If a line in the listing below includes the word "Почему", pick it out.
━━━
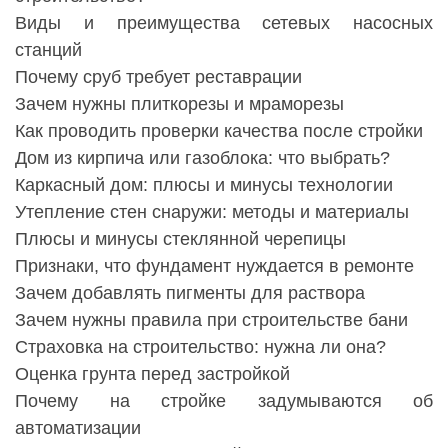
Виды и преимущества сетевых насосных
станций
Почему сруб требует реставрации
Зачем нужны плиткорезы и мраморезы
Как проводить проверки качества после стройки
Дом из кирпича или газоблока: что выбрать?
Каркасный дом: плюсы и минусы технологии
Утепление стен снаружи: методы и материалы
Плюсы и минусы стеклянной черепицы
Признаки, что фундамент нуждается в ремонте
Зачем добавлять пигменты для раствора
Зачем нужны правила при строительстве бани
Страховка на строительство: нужна ли она?
Оценка грунта перед застройкой
Почему на стройке задумываются об
автоматизации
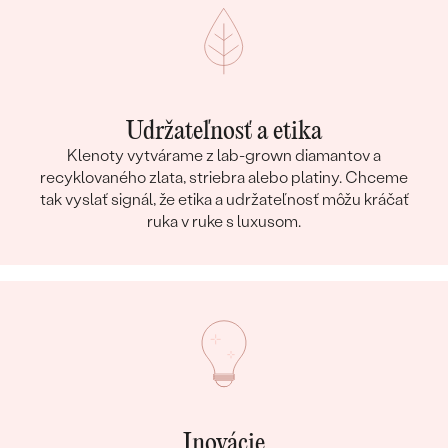
Udržateľnosť a etika
Klenoty vytvárame z lab-grown diamantov a
recyklovaného zlata, striebra alebo platiny. Chceme
tak vyslať signál, že etika a udržateľnosť môžu kráčať
ruka v ruke s luxusom.
Inovácie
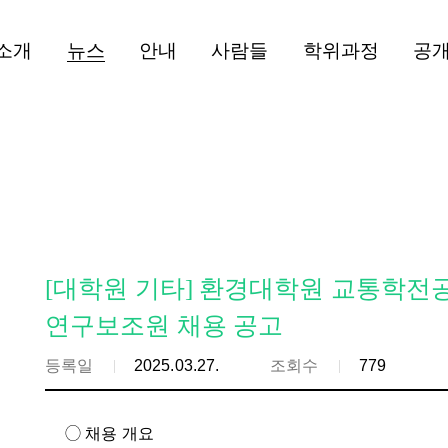
소개
뉴스
안내
사람들
학위과정
공
[대학원 기타] 환경대학원 교통학전
연구보조원 채용 공고
등록일
2025.03.27.
조회수
779
◯ 채용 개요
━━━
• _ANSWER TO THIS PROBLEM_
Почему сруб требует реставрации
Почему на стройке задумываются об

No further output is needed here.